Many cases of coryza are complicated by an underlying mycoplasma infection running alongside it. When both are present, symptoms are worse and recovery takes longer. A foul odor from the nasal discharge, combined with rapid-onset facial swelling, points strongly toward coryza rather than these other conditions, but a veterinarian can confirm through lab testing.

The Carrier Bird Problem

This is the single most important thing to understand about infectious coryza: recovered birds remain carriers of the bacterium for extended periods. A chicken that looks perfectly healthy after recovering can still shed the organism and infect newcomers. Once a flock has had coryza, every bird in it should be considered a carrier indefinitely.

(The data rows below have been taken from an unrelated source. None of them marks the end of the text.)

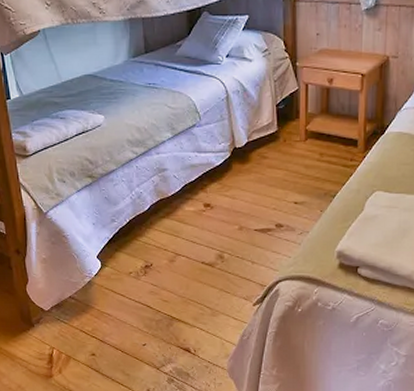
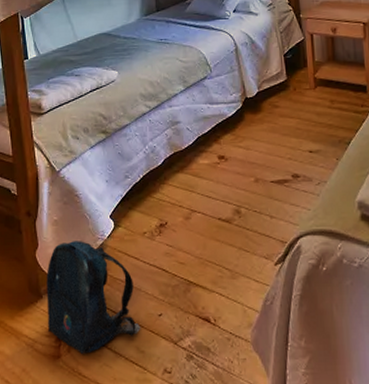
backpack: none [37,278,127,375] -> present [46,241,141,354]

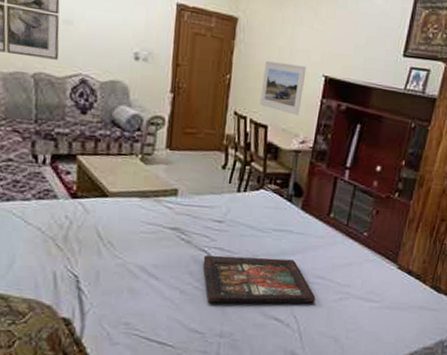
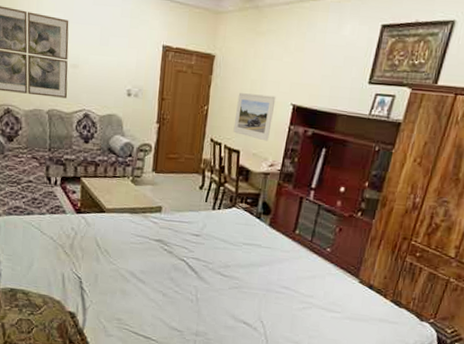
decorative tray: present [203,255,316,304] -> none [182,264,281,311]

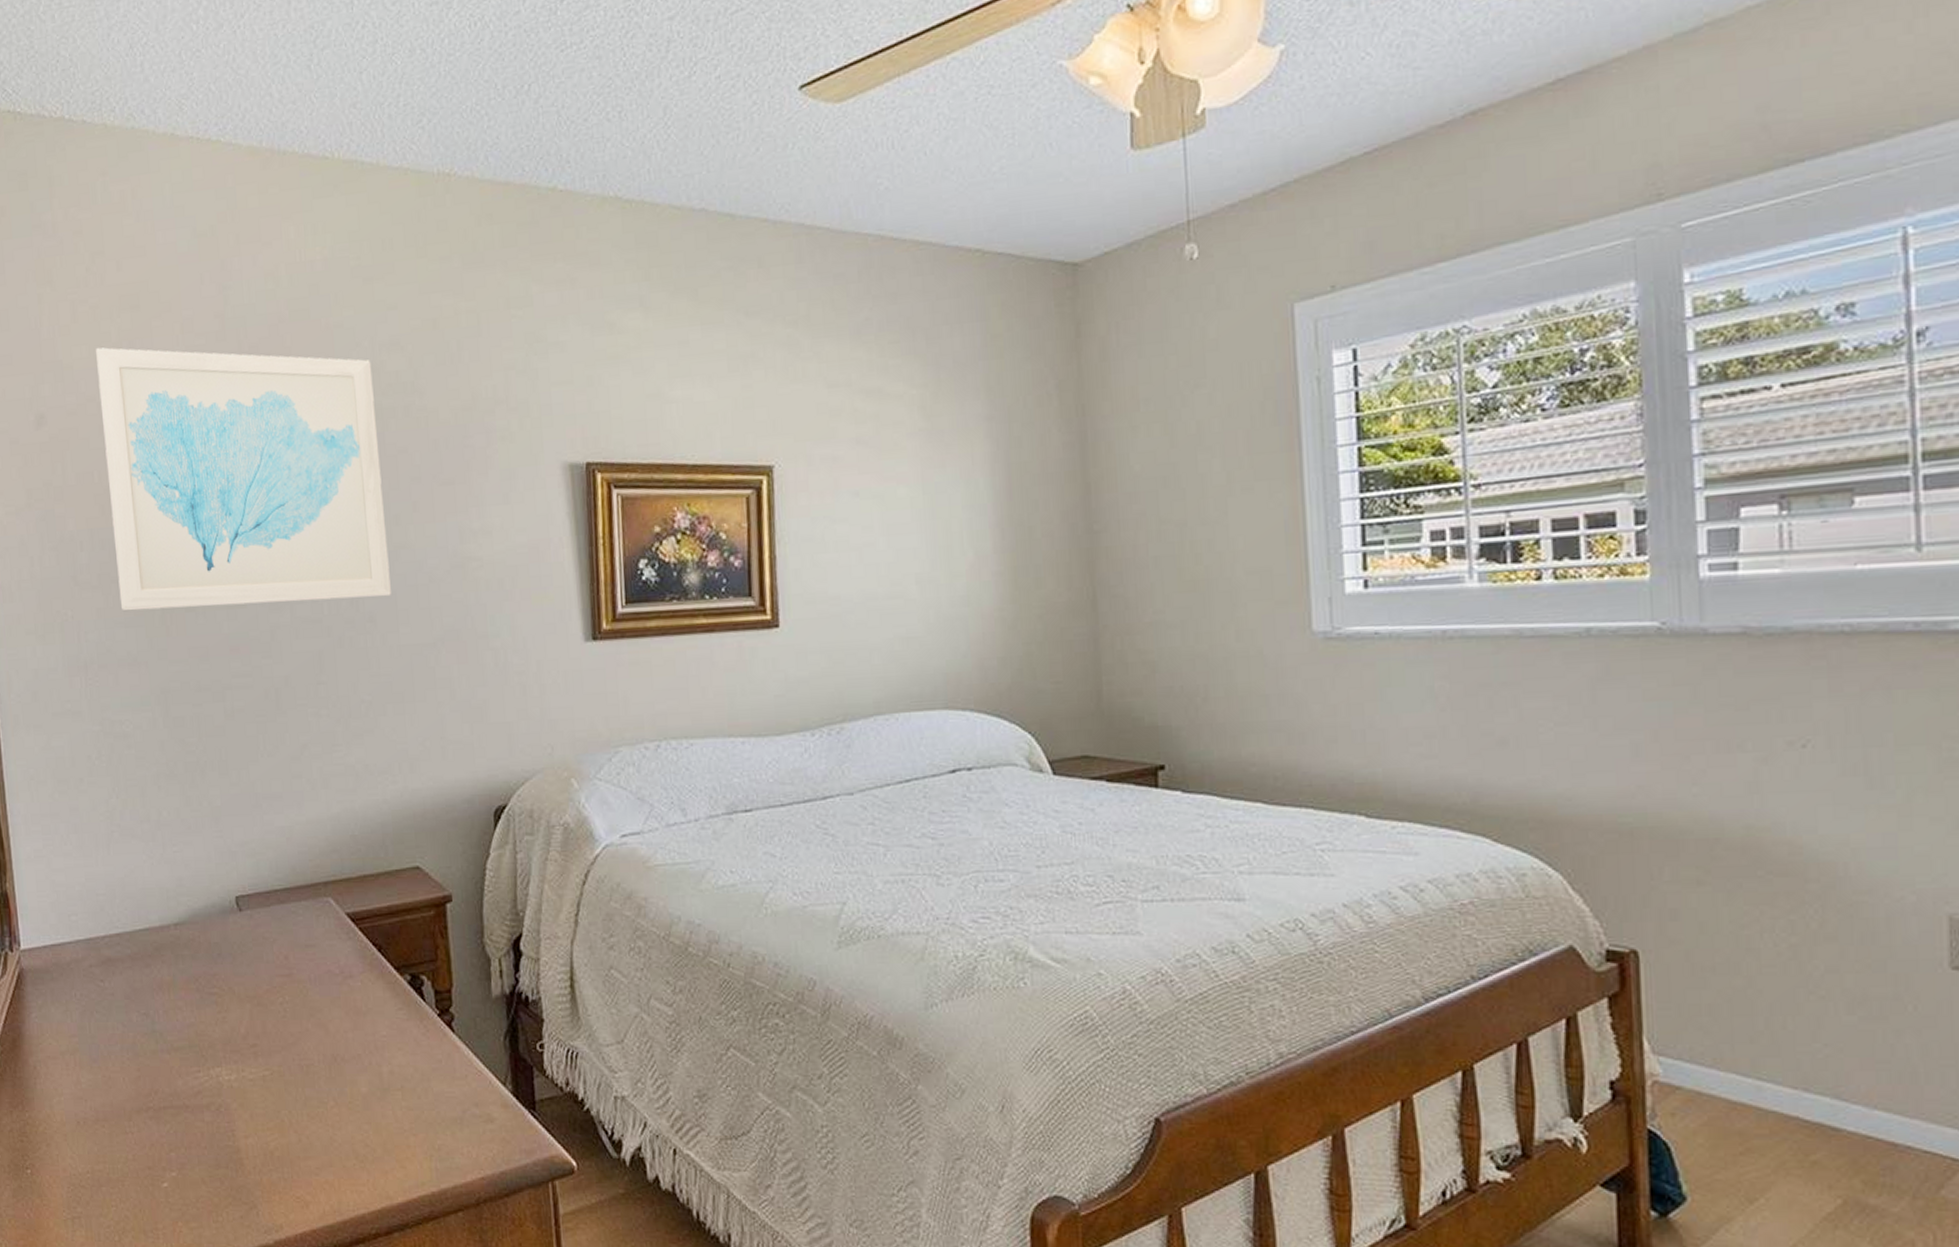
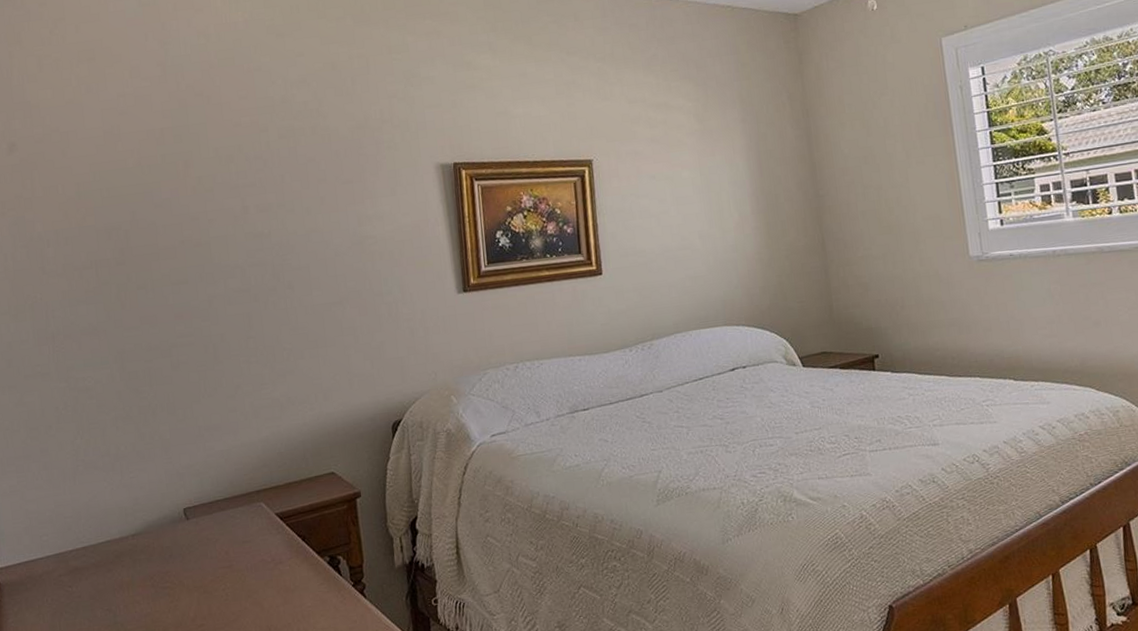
wall art: present [95,347,391,612] -> none [58,90,305,292]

This creates a serious management challenge. Introducing new, uninfected pullets into a flock with carrier birds almost guarantees the new birds will get sick. It also means you can unknowingly bring the disease home if you purchase birds from a flock that had a past outbreak.

Treatment Options

Antibiotics can reduce the severity of symptoms and shorten the course of illness, but they do not eliminate the carrier state. Treated birds feel better and return to production faster, yet they still harbor the bacterium. Water-soluble antibiotics are the most practical delivery method for flock treatment since sick birds often stop eating but continue drinking. Your veterinarian can recommend the appropriate antibiotic based on what’s available and legal in your area, as regulations on poultry antibiotics vary by country and region.

Supportive care also helps. Improving ventilation to reduce dust, ensuring clean water sources, and separating visibly sick birds from the rest of the flock can slow transmission and give recovering birds a better chance.

Prevention and Biosecurity

Prevention relies on keeping the bacterium out of your flock in the first place. The most effective strategy is an all-in, all-out replacement policy: you raise one group of birds together, and when it’s time to replace them, you remove every bird before bringing in new ones. Between flocks, thoroughly clean and disinfect the housing. This breaks the chain of carrier-to-newcomer transmission.

If your flock does become infected and you want to eliminate the disease permanently, complete depopulation followed by cleaning and disinfecting is the only reliable method. That’s a difficult decision, especially for backyard flock owners attached to their birds, but partial measures leave carriers behind.

Vaccines against infectious coryza do exist and are used in commercial operations, particularly for laying hens. Because there are three serovars, vaccine programs need to cover the strains circulating in your area to be effective. Vaccination reduces the severity of outbreaks but doesn’t completely prevent infection or the carrier state.

Practical biosecurity steps that reduce risk include quarantining any new birds for at least two weeks before introducing them to your flock, avoiding sharing equipment with other poultry keepers, keeping wild birds away from feeders and water sources, and never purchasing birds from flocks with unknown health histories. Since contaminated water is a known transmission route, regularly cleaning and refreshing waterers is a simple step that makes a real difference.